Âdem insanlığın atası, İdris ilâhî hikmetin babası, Nuh zanaatın / tekniğin simgesi, İbrahim akıl devriminin mimarı, Lut ahlâk savunucusu, Yakup sabrın ve şefkatin sembolü, Yusuf vefanın ve asaletin adı, Musa hukukun, özgürlük savaşının ve ahdin timsali, İsa sevginin, rahmetin ve bağışlamanın adresi. Muhammed Mustafa (s.a.s.) ise aklın, ilmin, ahlâkın, sabır ve vefanın, güçlüyken müşfik olmanın, haklıyken özveride bulunmanın, haksızlığa karşı en gür sesin, aklın ve imanın önündeki en büyük engel olan batıl inanç, bilgisizlik ve kör inada karşı yüreğini ortaya koymanın adıdır...
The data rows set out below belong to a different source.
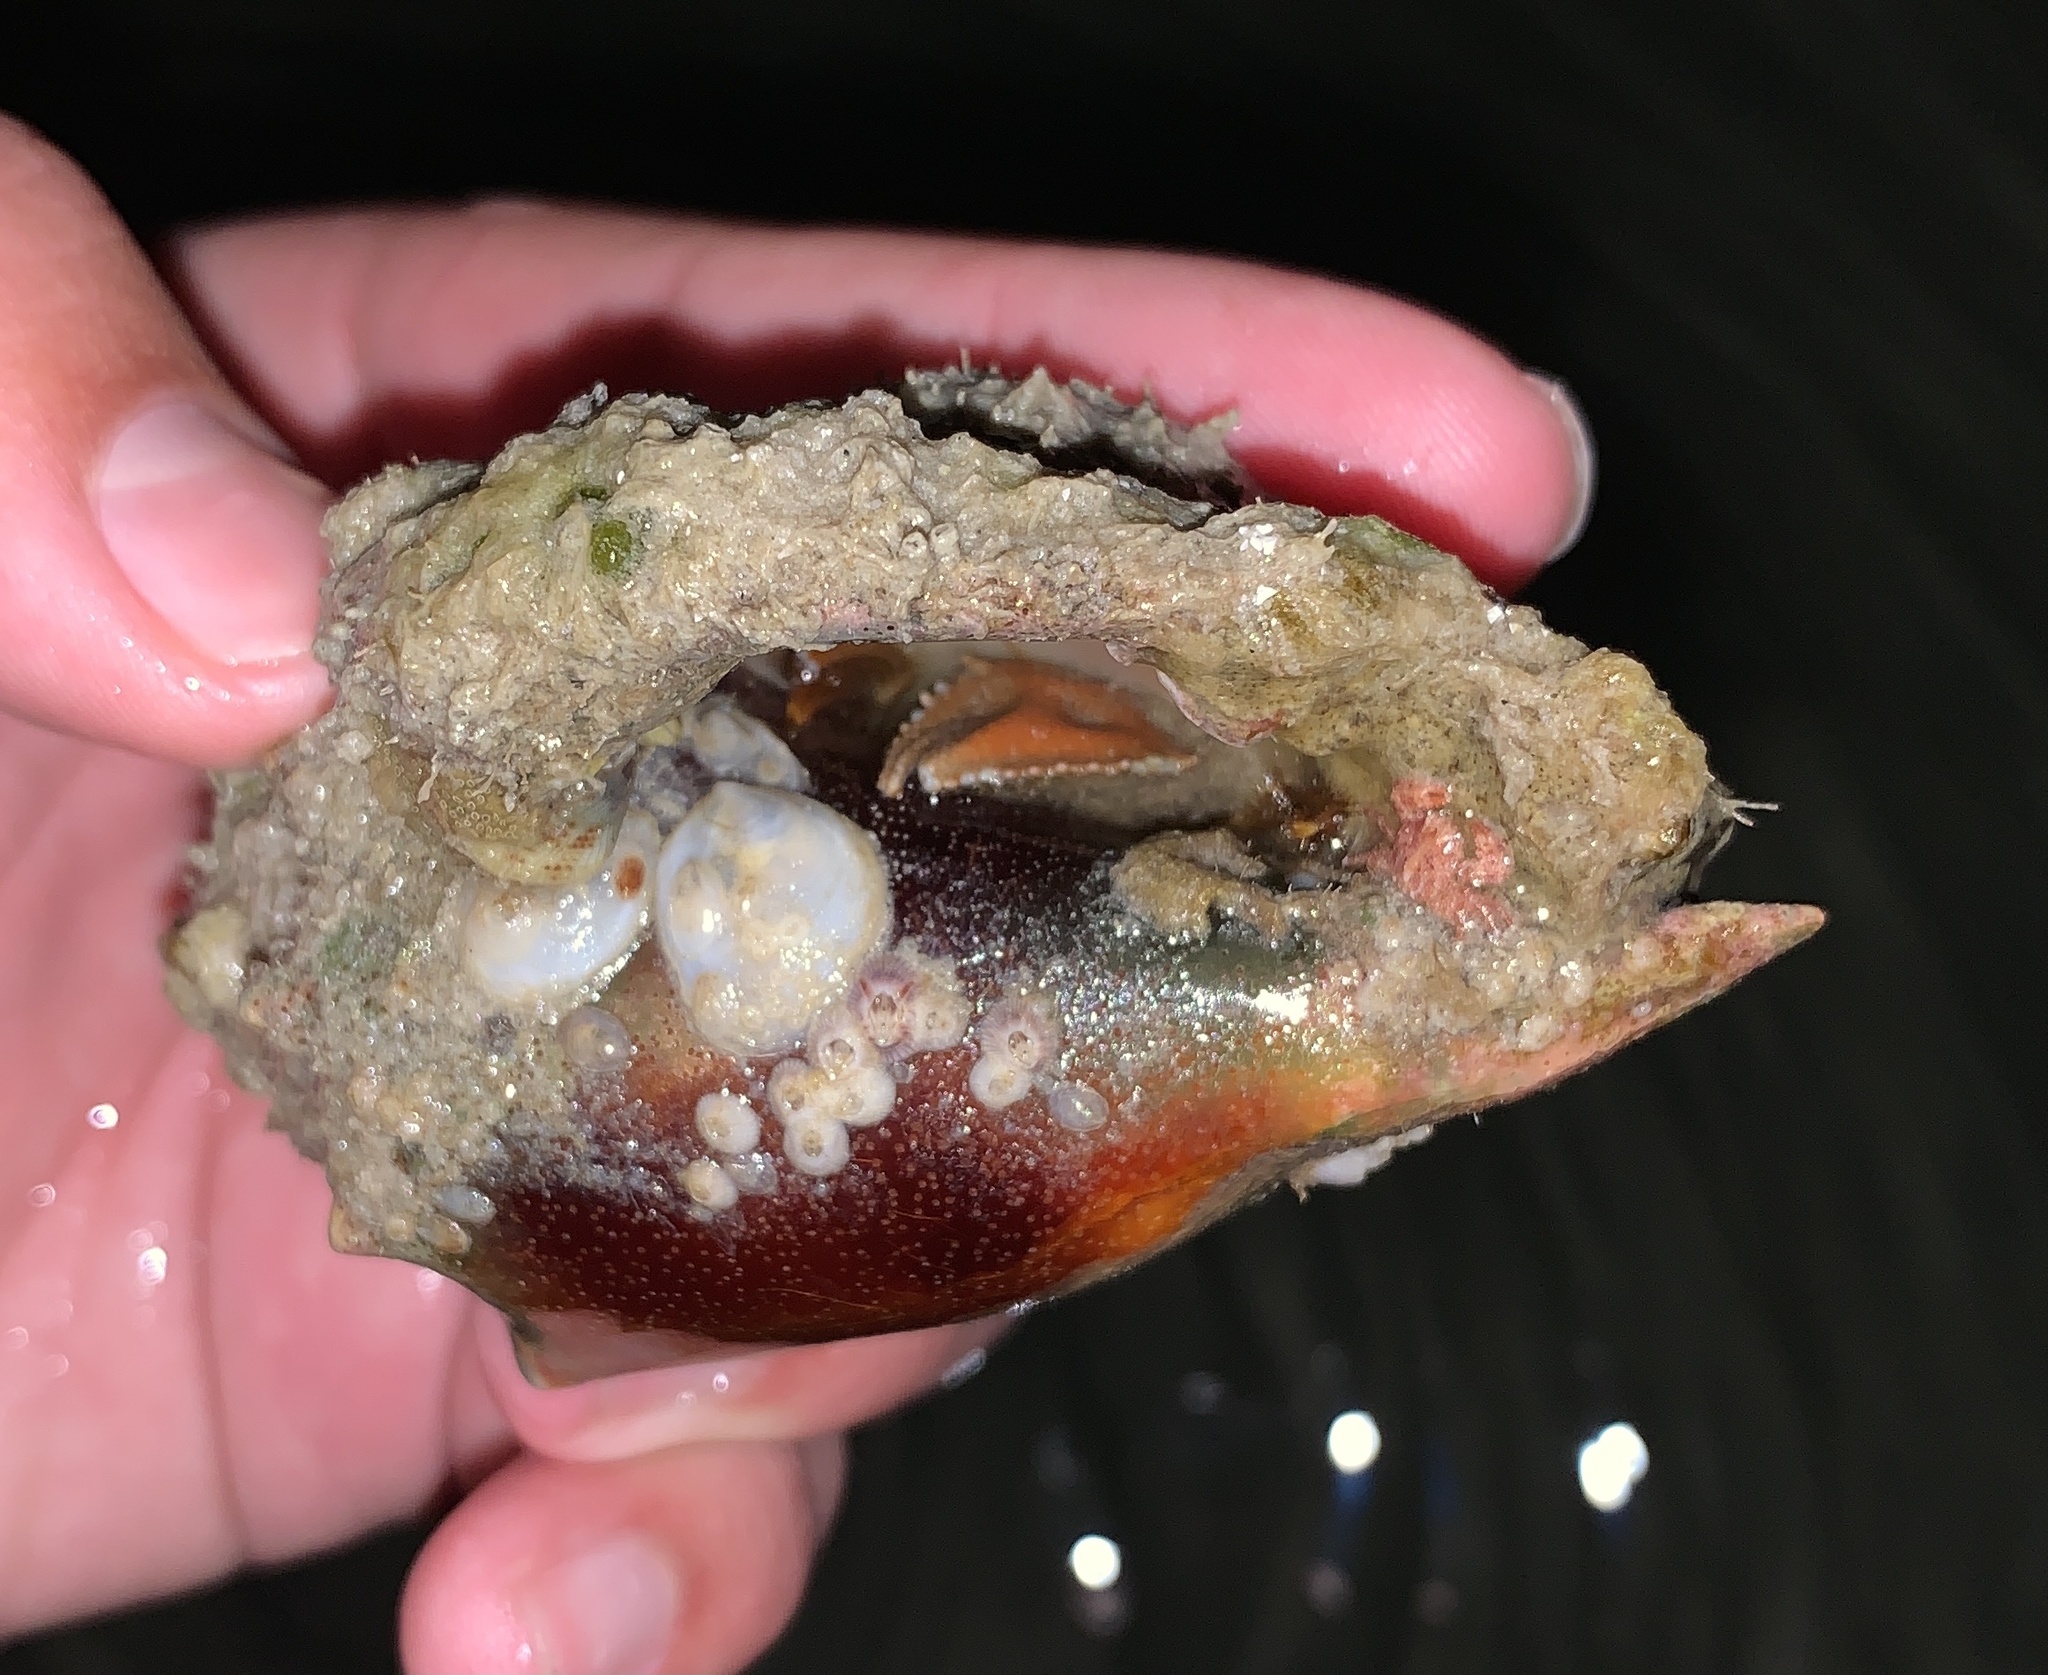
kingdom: Animalia
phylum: Arthropoda
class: Malacostraca
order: Decapoda
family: Paguridae
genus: Pagurus
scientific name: Pagurus impressus
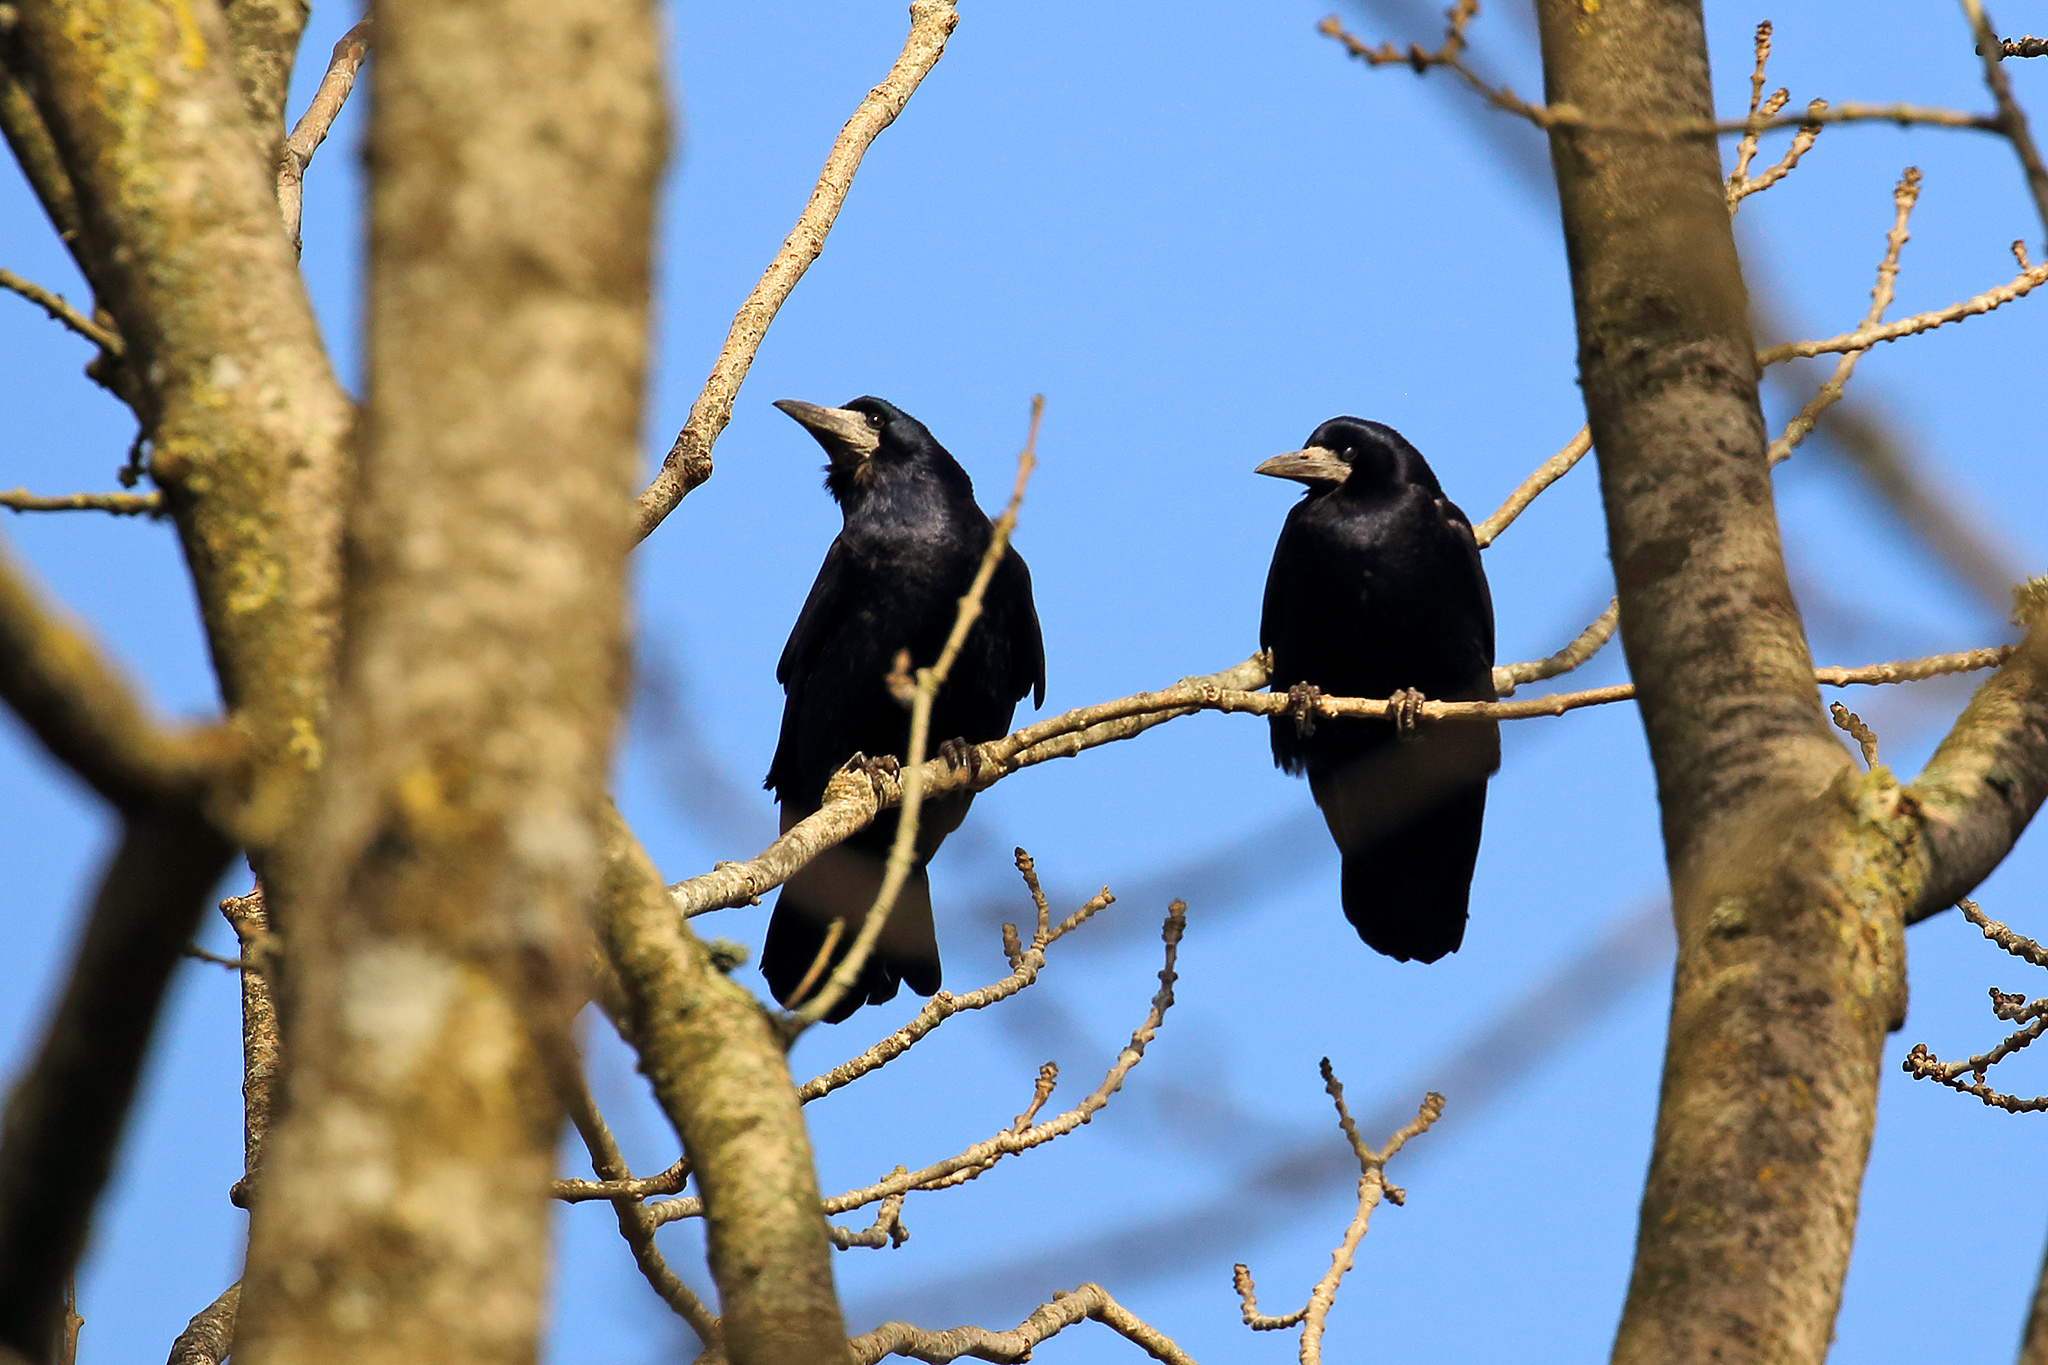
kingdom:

“Biz peygamberler ana-baba bir kardeşler gibiyiz”, diyen Allah Rasulü de bütün âlemlere rahmet olarak gönderildiği hâlde veciz bir benzetmeyle kendisini Âdem ile başlayan peygamberler binasının eksik kalan bir tuğlası olarak nitelendirmiştir. Yüce Rabbimiz de Kerim Kitabımızda şöyle buyurmaktadır:
“Biz Nûh'a ve ondan sonra gelen peygamberlere vahyettiğimiz gibi, sana da vahyettik. İbrahim'e, İsmail'e, İshak'a, Yakub'a, torunlarına, İsa'ya, Eyyüb'e, Yûnus'a, Hârûn'a ve Süleyman'a da vahyetmiştik. Davûd'a da Zebûr vermiştik.”
Sevgili Peygamberimiz Muhammed Mustafa (s.a.s.), peygamberlik binasının ikmal taşıdır. Onun için Kur’an-ı Kerim kendisini “hatemü’n-nebiyyîn”; “Peygamberlerin sonuncusu” olarak nitelemiştir. Peygamber Efendimiz ve Kur’an-ı Kerim’le İslâm tamamlanmış ve en mükemmel hâlini almıştır. Allah’ın hoşnut ve razı olduğu din İslâm’dır. Sevgili Peygamberimiz, en yüksek ahlâkı tamamlamak üzere nübüvvet mirasının son kemal halkası olarak gönderilmiştir. Bundan sonra insanlık, onun gösterdiği yoldan yürüyerek kurtuluşa erecektir. Millî şairimiz merhum Mehmet Âkif, duygularımıza ne de güzel tercüman oluyor:
Dünya neye sahipse onun vergisidir hep;
Medyun ona cemiyeti, medyun ona ferdi.
Medyundur o masuma bütün bir beşeriyet
Ya Rab, bizi mahşerde bu ikrar ile haşret.
Müjdeler olsun Allah’ın kutlu elçilerine saygıda kusur etmeyenlere! Müjdeler olsun Allah’ın kutlu elçisini örnek alanlara! Müjdeler olsun Allah’ın kutlu elçisinin yolundan gidenlere!